Quando per la prima volta ha calcato il palcoscenico teatrale se l’è chiesto anche lui: “Che ci faccio qui? Domenico Iannacone, giornalista, autore e regista, vincitore per cinque volte del premio Ilaria Alpi, dal 2013 al 2018 ha condotto in seconda serata su Rai 3 “I dieci comandamenti”, dal 2019 in onda fino a maggio 2022 col programma d’inchieste “Che ci faccio qui”. Improvvisamente la trasmissione è sparita dai palinsesti, e dopo una montagna di proteste la Rai ha smentito di averla cancellata, e pertanto dovrebbe tornare l’anno prossimo.

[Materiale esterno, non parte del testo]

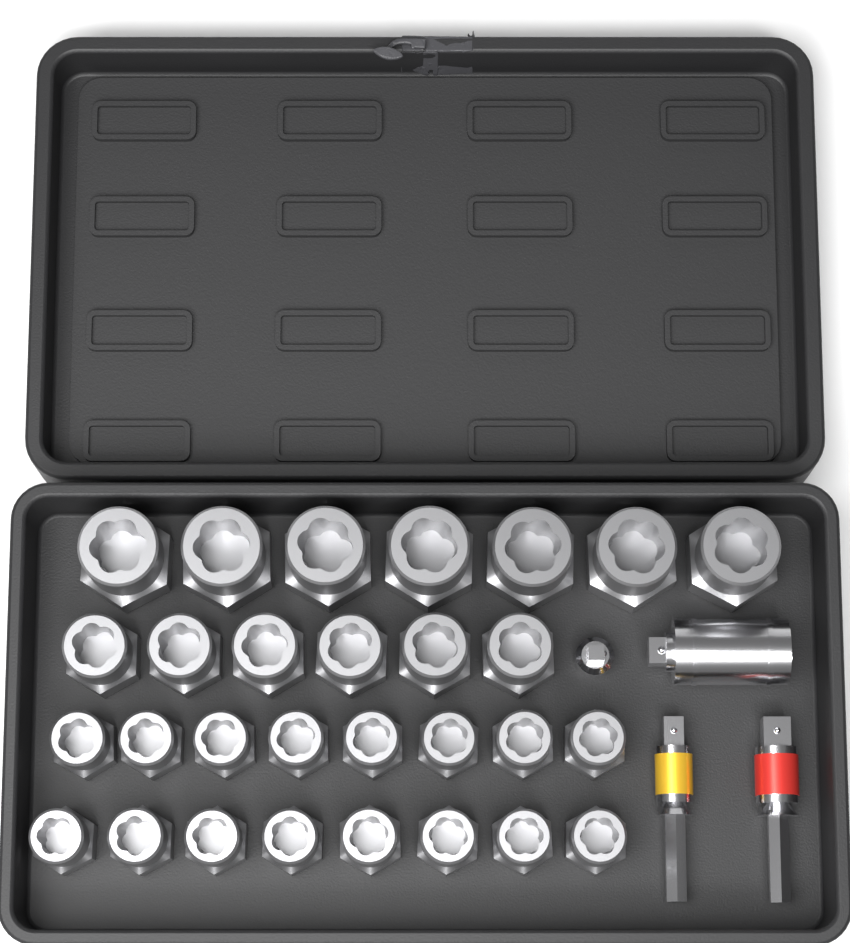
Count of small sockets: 16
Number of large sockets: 7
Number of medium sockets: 6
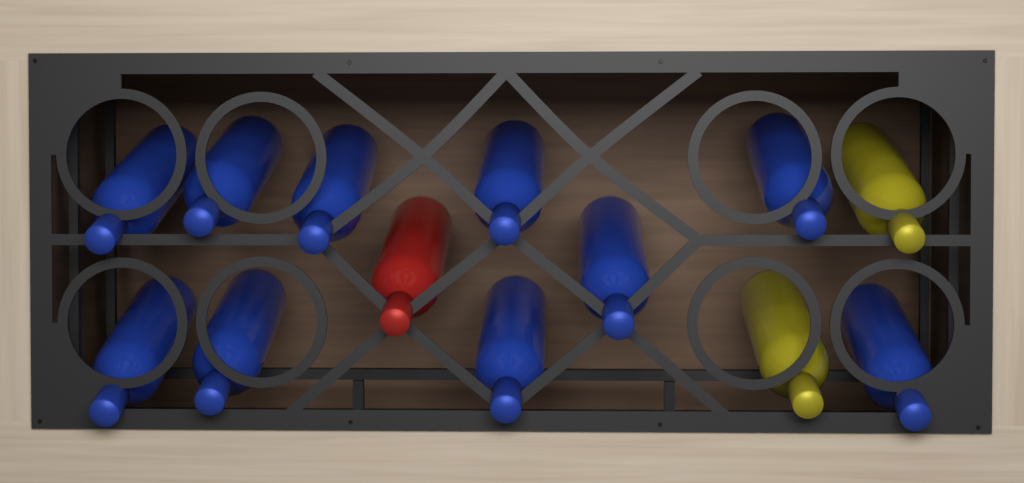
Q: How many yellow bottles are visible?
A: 2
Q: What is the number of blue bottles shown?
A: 10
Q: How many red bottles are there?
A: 1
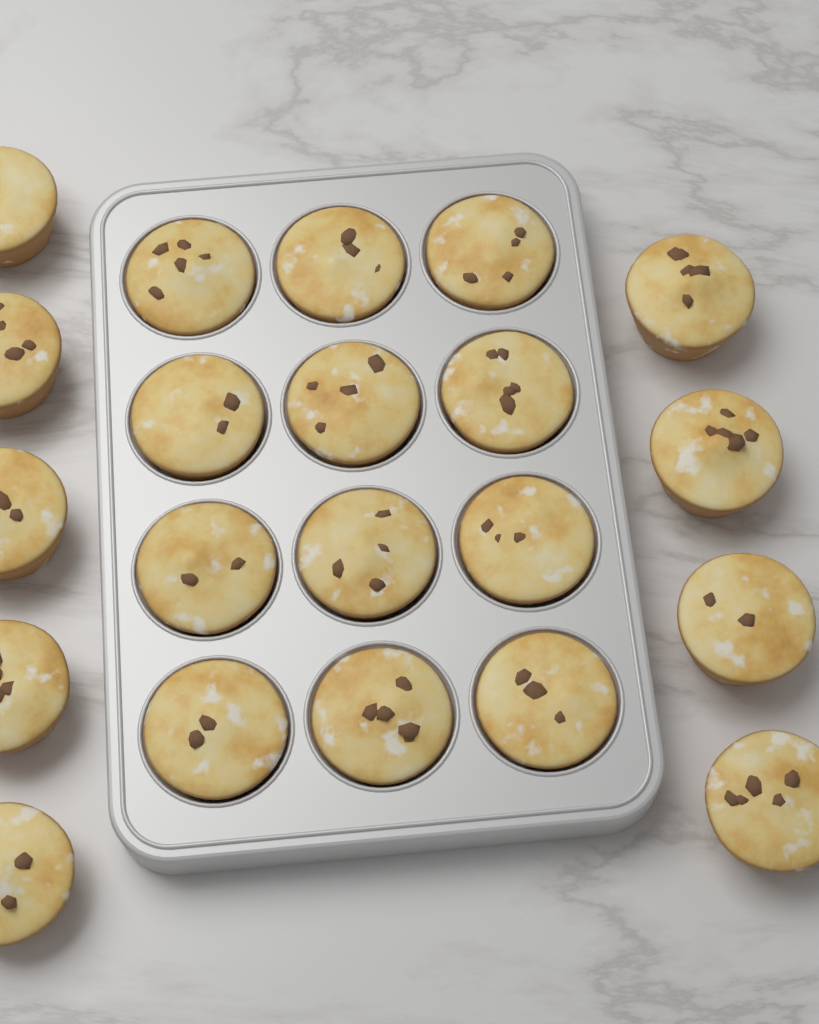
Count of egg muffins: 21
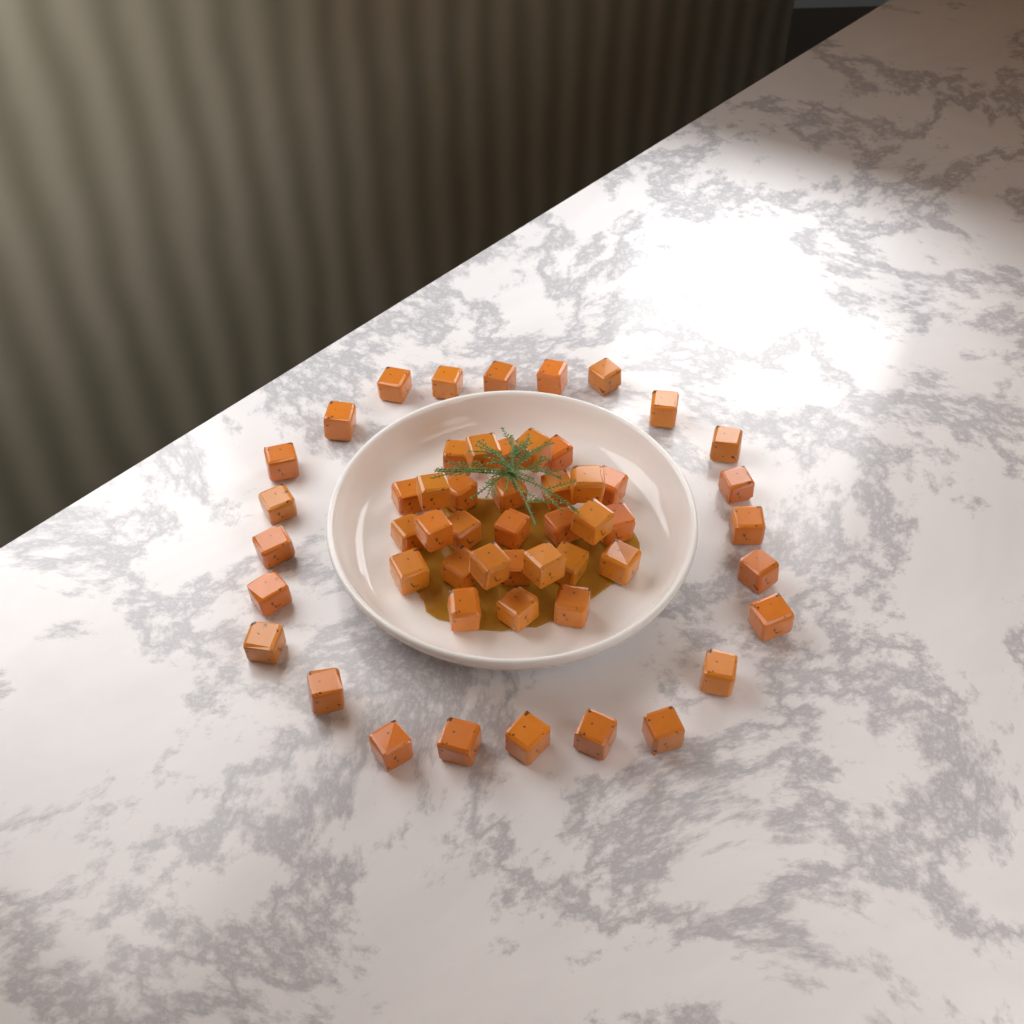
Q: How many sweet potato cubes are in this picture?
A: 53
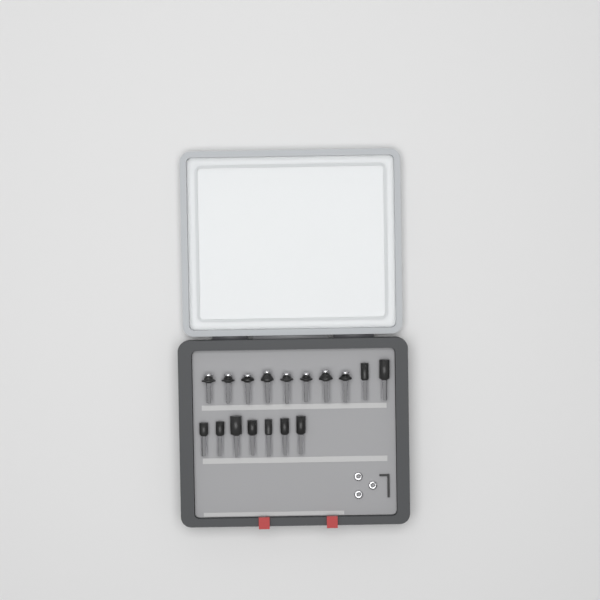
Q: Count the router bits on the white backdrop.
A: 17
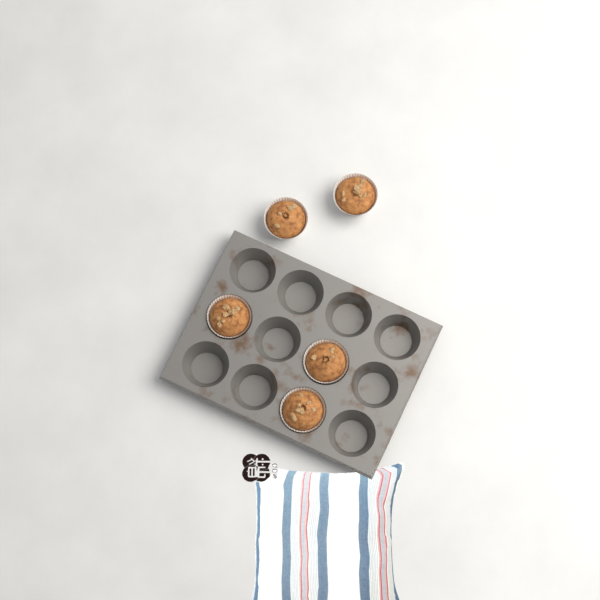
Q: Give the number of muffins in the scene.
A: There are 5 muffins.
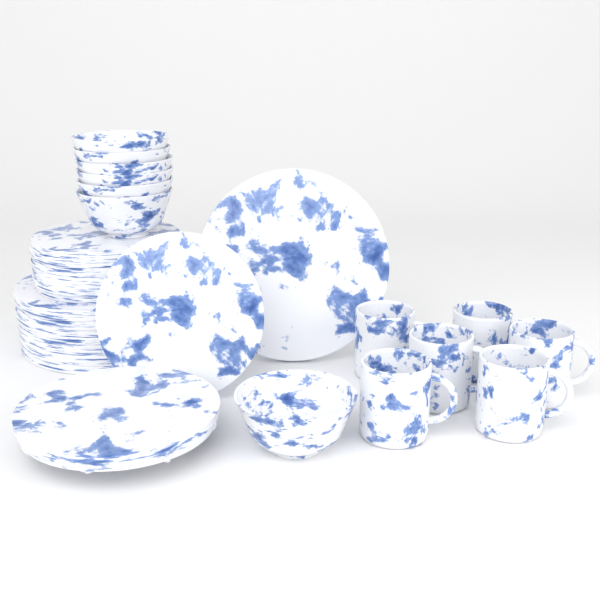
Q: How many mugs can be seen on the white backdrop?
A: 6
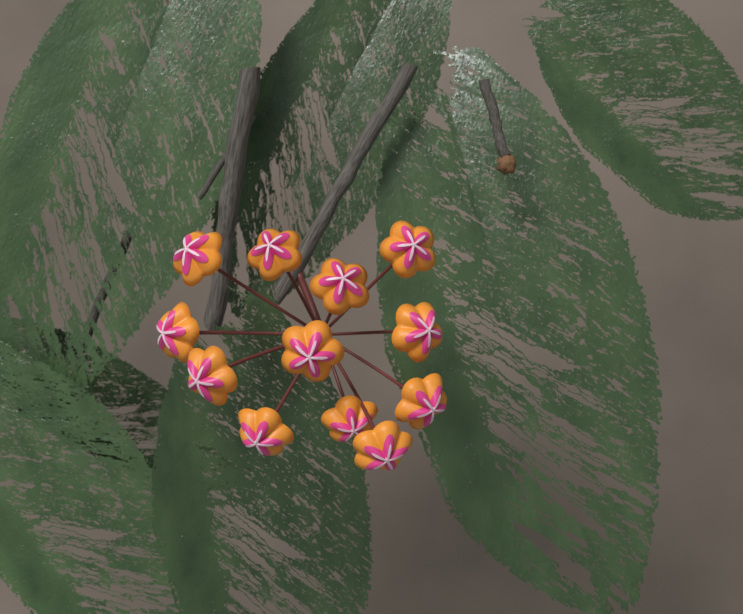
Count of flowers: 12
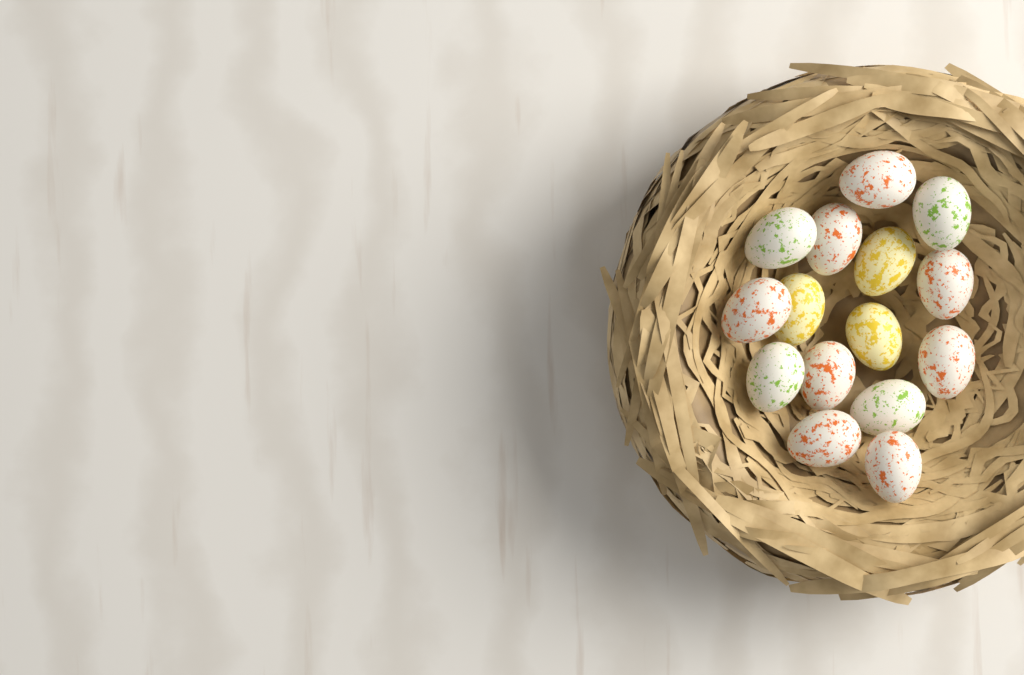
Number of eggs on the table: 15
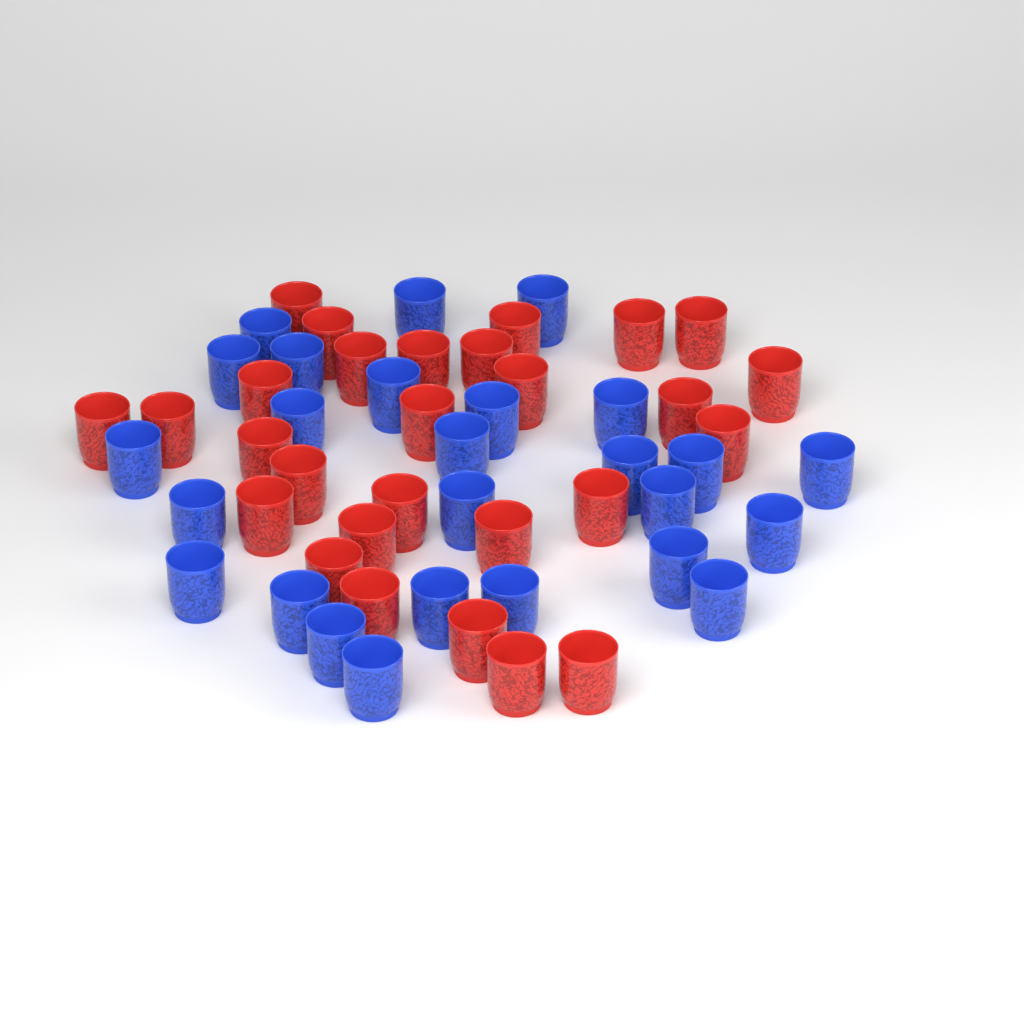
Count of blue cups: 26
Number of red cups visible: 28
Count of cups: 54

Intanto Iannacone continua i suoi spettacoli, in continuità con la narrazione televisiva che nel corso degli anni ha ottenuto ottimi riscontri di pubblico in tutta Italia.
Meglio il palcoscenico dei teatri o quello televisivo?
“L’idea è quella di infrangere la quarta parete, uscire dallo schermo che mi ha congelato. La televisione può impedirmi di andare in onda, il teatro invece non può farlo. Sul palco si rompono le barriere, si avvicinano le persone e si può narrare con libertà”.
Ci sono state forti polemiche per il programma estromesso dal palinsesto della Rai. Eppure il riconoscimento di qualità e audience era evidente…
“Credo che la tv abbia perso identità, è come se avesse smarrito l’orientamento. Chi la gestisce non ha evidentemente l’esigenza di mantenere il rapporto con i telespettatori attraverso programmi che, in tanti anni, hanno raccontato la società. Io, ad esempio, ho parlato dell’identità di genere più di dieci anni fa. Un argomento che all’epoca non passava in tv. Ho affrontato temi ambientali, legati alla mancanza di giustizia, ai diritti delle minoranze. Oggi c’è appiattimento sui talk, hanno rosicchiato spazi che appartenevano a reportage e, questo ha creato una distanza con il pubblico”.
La Rai l’ha più cercata?
“In questo periodo ci sono state interlocuzioni. Personalmente trovo assurdo che un programma identitario di una rete non venga più preso in considerazione. Non vorrei andare altrove, ho avuto altre proposte ma, non devo snaturare me stesso. Aspetto che la Rai mi dica di ricominciare a lavorare”.
In queste ore in Rai ci sono polemiche sulle ospitate ben pagate di Fabrizio Corona. Ma queste scorciatoie basta per recuperare lo share in calo di questo inizio stagione?
“Ma questo è un espediente, come molti altri. Si crea clamore ma, alla fine di quella roba lì rimane pochissimo. Le trasmissioni più che lo scoop dovrebbero cercare identità”.
Di fronte alle grandi crisi internazionali ma anche socio-culturali del nostro Paese l’informazione italiana è all’altezza del suo compito o è risucchiata essa stessa nella crisi?
“Viviamo una fase in cui la tv non sa essere libera e sganciata dalla politica. I programmi sono soggiogati da un’unica visione e questo è pericoloso perchè non si raccontano tutte le verità”.
Un altro punto del suo lavoro giornalistico è il linguaggio. Quanta ricerca serve per trovarne uno nuovo?
“Ho affinato un meccanismo che mi permetteva di essere empatico, ma quello lo sono per natura. Per questo la narrazione avanza con naturalezza. La ricerca serve, ma ancora di più serve non fare mai manipolazioni”.
Il tour nei teatri è sold out ovunque: dove sarà possibile vederla?
“Ho 25 date da Sud a Nord e questo mi fa capire che c’è sete di non spegnere la luce su “Che ci faccio qui”.